70      Em seguida, há que referir que o controlo da razoabilidade dos custos constitui uma verificação administrativa exigida para evitar a sobreavaliação dos pedidos. Trata‑se, portanto, do controlo de um dos elementos de fundo desses pedidos, que se deve distinguir das operações administrativas necessárias para o tratamento dos referidos pedidos.

71      Por último, resulta do documento n.° VI/5330/97 que, embora se possa presumir a existência de um risco de perda que justifique uma correção de 5% quando se verificam deficiências nos controlos‑chave, é a existência de um risco de perda para o Feader que justifica, a título definitivo, a aplicação dessa correção (v., neste sentido e por analogia, Acórdãos de 12 de setembro de 2007, Finlândia/Comissão, T‑230/04, não publicado, EU:T:2007:259, n.° 71, e de 30 de setembro de 2009, Portugal/Comissão, T‑183/06, não publicado, EU:T:2009:370, n.° 99).

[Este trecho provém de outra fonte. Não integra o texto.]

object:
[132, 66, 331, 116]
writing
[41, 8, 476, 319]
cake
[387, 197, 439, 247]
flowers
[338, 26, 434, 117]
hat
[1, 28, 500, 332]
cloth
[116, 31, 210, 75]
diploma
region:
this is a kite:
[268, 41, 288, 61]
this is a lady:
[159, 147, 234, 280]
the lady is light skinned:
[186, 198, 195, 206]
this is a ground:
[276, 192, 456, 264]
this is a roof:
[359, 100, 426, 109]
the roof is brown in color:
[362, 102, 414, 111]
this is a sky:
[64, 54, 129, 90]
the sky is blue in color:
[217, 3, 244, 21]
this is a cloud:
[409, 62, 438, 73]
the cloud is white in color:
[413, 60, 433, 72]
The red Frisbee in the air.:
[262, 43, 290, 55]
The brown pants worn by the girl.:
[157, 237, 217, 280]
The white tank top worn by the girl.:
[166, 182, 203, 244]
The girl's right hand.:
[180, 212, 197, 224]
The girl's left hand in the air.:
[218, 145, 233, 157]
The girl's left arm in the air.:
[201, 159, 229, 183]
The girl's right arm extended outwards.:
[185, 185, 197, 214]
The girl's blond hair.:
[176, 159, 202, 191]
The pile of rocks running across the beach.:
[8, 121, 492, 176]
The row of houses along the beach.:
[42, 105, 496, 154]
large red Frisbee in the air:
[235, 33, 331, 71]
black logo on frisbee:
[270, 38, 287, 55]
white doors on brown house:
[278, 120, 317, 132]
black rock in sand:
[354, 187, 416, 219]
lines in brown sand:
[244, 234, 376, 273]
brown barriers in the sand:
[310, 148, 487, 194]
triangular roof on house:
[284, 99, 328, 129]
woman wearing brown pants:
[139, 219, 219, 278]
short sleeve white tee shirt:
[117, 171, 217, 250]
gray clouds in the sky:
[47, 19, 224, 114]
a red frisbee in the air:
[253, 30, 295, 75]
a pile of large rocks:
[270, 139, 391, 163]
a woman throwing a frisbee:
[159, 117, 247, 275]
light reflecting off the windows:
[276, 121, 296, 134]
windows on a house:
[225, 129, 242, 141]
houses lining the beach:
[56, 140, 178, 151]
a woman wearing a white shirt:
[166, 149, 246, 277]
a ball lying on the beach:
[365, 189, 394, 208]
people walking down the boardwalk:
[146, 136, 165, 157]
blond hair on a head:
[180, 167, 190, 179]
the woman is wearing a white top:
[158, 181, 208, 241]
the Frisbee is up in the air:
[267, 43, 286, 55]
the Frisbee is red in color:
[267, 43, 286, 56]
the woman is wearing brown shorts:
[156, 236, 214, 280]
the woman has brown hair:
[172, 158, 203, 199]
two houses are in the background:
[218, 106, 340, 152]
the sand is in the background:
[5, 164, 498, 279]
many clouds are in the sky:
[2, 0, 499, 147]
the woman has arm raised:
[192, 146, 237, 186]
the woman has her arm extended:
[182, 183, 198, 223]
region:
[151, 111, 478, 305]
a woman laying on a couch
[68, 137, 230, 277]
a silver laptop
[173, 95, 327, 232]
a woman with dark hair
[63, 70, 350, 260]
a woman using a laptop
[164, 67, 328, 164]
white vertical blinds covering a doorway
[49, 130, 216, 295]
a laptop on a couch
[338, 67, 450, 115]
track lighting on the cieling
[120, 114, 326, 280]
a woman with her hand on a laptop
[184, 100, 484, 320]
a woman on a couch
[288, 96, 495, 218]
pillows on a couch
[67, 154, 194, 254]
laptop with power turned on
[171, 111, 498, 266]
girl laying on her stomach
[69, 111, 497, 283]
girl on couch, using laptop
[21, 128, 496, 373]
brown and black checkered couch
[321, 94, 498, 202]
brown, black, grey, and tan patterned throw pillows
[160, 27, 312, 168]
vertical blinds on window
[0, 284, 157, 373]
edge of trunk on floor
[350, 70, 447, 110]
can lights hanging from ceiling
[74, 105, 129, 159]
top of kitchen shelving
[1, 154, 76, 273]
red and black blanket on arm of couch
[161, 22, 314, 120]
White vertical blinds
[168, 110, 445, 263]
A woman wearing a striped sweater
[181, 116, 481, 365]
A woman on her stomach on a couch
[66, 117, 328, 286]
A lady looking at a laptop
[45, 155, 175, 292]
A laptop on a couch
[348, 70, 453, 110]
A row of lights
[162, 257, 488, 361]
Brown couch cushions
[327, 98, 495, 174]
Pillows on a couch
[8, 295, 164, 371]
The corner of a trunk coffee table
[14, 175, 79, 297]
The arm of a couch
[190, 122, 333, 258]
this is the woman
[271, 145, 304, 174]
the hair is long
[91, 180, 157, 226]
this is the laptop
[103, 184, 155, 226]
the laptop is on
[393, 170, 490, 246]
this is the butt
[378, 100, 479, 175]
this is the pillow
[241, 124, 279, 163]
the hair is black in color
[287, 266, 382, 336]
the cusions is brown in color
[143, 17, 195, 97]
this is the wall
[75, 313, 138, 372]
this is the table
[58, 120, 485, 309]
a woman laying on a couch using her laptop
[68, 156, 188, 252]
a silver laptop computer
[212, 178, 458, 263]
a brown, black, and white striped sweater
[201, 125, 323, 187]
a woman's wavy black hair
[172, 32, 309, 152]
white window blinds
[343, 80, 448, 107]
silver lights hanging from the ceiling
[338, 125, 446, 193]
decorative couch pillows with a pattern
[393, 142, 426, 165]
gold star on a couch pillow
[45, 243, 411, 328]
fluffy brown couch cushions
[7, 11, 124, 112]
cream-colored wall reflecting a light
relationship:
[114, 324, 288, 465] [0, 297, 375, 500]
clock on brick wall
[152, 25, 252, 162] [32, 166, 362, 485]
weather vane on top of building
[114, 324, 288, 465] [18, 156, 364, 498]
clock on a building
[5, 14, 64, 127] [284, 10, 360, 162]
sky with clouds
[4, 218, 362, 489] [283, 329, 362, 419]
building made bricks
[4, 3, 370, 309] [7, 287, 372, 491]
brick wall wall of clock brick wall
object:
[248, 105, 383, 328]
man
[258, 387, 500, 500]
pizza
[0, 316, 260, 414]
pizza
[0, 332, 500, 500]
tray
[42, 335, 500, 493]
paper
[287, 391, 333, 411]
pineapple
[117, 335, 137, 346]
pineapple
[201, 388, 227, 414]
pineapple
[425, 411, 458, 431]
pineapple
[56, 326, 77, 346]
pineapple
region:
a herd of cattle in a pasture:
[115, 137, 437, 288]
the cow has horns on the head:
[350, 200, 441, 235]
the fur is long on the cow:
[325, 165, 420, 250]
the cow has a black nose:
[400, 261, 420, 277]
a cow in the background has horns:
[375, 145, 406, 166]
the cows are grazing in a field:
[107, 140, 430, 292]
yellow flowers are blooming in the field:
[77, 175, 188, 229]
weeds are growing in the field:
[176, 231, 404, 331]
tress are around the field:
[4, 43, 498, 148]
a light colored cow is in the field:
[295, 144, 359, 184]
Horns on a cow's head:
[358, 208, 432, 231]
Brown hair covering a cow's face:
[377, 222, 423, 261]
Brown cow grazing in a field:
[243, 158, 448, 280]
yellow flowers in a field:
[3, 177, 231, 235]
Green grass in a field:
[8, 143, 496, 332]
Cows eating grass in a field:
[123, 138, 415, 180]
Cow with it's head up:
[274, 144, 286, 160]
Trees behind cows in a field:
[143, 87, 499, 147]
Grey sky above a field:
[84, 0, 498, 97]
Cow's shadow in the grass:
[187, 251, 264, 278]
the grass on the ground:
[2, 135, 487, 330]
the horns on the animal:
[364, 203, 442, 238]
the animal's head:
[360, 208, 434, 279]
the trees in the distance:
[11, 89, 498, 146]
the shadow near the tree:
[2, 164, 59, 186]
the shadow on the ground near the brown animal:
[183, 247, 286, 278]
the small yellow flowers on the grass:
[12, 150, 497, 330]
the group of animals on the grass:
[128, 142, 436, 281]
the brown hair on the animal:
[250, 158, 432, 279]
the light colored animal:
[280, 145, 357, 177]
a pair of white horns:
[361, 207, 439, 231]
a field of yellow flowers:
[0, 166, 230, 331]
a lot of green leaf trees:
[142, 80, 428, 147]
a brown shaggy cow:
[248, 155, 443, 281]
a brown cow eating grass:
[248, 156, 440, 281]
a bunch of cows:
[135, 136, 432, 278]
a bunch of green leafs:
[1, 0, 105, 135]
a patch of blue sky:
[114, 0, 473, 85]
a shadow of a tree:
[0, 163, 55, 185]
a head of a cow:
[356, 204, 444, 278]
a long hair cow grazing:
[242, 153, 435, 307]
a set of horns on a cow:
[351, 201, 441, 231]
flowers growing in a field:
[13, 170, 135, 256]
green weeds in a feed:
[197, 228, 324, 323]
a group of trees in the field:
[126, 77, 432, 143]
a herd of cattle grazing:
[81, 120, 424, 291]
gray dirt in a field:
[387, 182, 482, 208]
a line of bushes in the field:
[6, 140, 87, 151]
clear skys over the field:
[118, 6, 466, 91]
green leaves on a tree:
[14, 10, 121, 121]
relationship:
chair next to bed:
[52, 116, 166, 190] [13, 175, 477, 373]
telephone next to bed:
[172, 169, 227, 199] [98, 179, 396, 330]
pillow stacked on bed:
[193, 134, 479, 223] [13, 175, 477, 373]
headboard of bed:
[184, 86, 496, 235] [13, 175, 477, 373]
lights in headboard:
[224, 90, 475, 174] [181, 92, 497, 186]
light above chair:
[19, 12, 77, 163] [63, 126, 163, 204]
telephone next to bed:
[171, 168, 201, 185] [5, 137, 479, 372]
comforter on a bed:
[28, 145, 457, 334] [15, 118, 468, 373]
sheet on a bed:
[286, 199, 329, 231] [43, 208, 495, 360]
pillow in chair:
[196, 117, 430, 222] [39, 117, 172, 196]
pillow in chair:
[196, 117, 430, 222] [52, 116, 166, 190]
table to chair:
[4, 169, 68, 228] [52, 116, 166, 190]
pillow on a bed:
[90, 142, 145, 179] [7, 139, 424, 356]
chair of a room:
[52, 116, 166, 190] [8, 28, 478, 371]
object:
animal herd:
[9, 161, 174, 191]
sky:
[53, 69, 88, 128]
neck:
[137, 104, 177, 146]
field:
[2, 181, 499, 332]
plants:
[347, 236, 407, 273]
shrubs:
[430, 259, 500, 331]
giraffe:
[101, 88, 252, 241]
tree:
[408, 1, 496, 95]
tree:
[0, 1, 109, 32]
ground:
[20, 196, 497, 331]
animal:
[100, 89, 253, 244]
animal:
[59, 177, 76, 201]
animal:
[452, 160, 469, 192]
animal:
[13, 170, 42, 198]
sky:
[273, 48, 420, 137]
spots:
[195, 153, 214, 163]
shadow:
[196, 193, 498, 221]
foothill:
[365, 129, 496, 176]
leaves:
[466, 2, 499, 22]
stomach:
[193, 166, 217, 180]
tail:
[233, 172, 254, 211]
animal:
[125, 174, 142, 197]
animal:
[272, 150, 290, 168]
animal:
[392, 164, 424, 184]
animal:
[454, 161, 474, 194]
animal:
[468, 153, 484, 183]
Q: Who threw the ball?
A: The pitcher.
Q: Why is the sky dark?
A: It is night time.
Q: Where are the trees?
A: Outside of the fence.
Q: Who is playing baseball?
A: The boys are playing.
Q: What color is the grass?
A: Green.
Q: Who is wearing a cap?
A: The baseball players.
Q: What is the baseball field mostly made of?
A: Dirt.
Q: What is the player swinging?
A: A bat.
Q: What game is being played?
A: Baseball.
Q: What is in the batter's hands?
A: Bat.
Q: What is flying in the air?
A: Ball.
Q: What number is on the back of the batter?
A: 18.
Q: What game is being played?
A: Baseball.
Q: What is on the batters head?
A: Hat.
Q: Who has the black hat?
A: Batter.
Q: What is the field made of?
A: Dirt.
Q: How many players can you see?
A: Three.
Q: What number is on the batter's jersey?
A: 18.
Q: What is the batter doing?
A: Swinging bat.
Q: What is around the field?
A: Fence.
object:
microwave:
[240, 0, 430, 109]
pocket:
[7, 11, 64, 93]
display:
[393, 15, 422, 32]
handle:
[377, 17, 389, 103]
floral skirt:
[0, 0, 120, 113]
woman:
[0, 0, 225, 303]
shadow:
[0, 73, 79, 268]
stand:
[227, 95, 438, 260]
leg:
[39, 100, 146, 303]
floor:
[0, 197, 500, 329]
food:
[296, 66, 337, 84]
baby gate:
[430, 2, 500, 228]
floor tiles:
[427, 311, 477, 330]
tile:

Ora, à luz da jurisprudência referida no n.° 51 supra, a República Portuguesa não apresenta nenhum elemento suscetível de provar que as consequências financeiras a retirar das deficiências verificadas relativamente aos controlos efetuados pelas autoridades portuguesas nos termos do artigo 26.°, n.° 2, alínea d), do Regulamento n.° 1975/2006 e do artigo 24.°, n.° 2, alínea d), do Regulamento n.° 65/2011 são inferiores a 5%.

72      Resulta do que precede que há que julgar improcedente o segundo argumento do segundo fundamento e, portanto, negar provimento ao recurso na sua totalidade.

 Quanto às despesas

73      Nos termos do artigo 134.°, n.° 1, do Regulamento de Processo do Tribunal Geral, a parte vencida é condenada nas despesas se a parte vencedora o tiver requerido.

74      Tendo a República Portuguesa sido vencida, há que condená‑la nas despesas, em conformidade com os pedidos da Comissão.

Pelos fundamentos expostos,

O TRIBUNAL GERAL (Nona Secção)

decide:

1)      É negado provimento ao recurso.

2)      A República Portuguesa é condenada nas despesas.


Gervasoni

Kowalik‑Bańczyk

Mac Eochaidh


Proferido em audiência pública no Luxemburgo, em 6 de dezembro de 2018.


O Secretário

 

      O Presidente

E. Coulon

 

      S. Gervasoni


*      Língua do processo: português.